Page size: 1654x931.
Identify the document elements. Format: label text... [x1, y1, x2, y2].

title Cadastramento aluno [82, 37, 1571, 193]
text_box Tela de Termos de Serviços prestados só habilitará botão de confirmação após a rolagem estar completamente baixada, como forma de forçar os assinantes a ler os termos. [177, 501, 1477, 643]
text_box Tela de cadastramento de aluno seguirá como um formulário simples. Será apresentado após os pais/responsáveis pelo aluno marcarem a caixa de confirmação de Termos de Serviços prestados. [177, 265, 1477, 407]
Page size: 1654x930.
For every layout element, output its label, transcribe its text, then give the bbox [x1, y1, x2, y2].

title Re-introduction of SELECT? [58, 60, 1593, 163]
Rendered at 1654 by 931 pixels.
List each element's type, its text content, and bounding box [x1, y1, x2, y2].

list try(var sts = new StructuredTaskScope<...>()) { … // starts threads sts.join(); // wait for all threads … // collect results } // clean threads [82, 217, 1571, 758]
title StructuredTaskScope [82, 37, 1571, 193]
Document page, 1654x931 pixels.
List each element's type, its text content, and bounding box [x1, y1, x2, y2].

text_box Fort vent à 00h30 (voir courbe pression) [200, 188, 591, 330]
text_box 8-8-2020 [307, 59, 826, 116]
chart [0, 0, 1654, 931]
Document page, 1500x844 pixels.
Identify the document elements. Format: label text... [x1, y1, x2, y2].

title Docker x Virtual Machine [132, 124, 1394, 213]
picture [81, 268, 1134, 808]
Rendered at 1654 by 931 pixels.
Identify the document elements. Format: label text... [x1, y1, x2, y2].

▶ [Problem requirements]: Reproduce each of the entries above line for line, without changing a single character.

▶ [Response to this exercise]:
Page size: 1654x931.
Identify the document elements. Format: label text... [x1, y1, x2, y2].

title Cadastramento aluno [82, 37, 1571, 193]
text_box Tela de Termos de Serviços prestados só habilitará botão de confirmação após a rolagem estar completamente baixada, como forma de forçar os assinantes a ler os termos. [177, 501, 1477, 643]
text_box Tela de cadastramento de aluno seguirá como um formulário simples. Será apresentado após os pais/responsáveis pelo aluno marcarem a caixa de confirmação de Termos de Serviços prestados. [177, 265, 1477, 407]
Page size: 1654x930.
For every layout element, output its label, transcribe its text, then give the bbox [x1, y1, x2, y2].

title Re-introduction of SELECT? [58, 60, 1593, 163]
Rendered at 1654 by 931 pixels.
List each element's type, its text content, and bounding box [x1, y1, x2, y2].

list try(var sts = new StructuredTaskScope<...>()) { … // starts threads sts.join(); // wait for all threads … // collect results } // clean threads [82, 217, 1571, 758]
title StructuredTaskScope [82, 37, 1571, 193]
Document page, 1654x931 pixels.
List each element's type, its text content, and bounding box [x1, y1, x2, y2].

text_box Fort vent à 00h30 (voir courbe pression) [200, 188, 591, 330]
text_box 8-8-2020 [307, 59, 826, 116]
chart [0, 0, 1654, 931]
Document page, 1500x844 pixels.
Identify the document elements. Format: label text... [x1, y1, x2, y2].

title Docker x Virtual Machine [132, 124, 1394, 213]
picture [81, 268, 1134, 808]
Rendered at 1654 by 931 pixels.
Identify the document elements. Format: label text... [x1, y1, x2, y2].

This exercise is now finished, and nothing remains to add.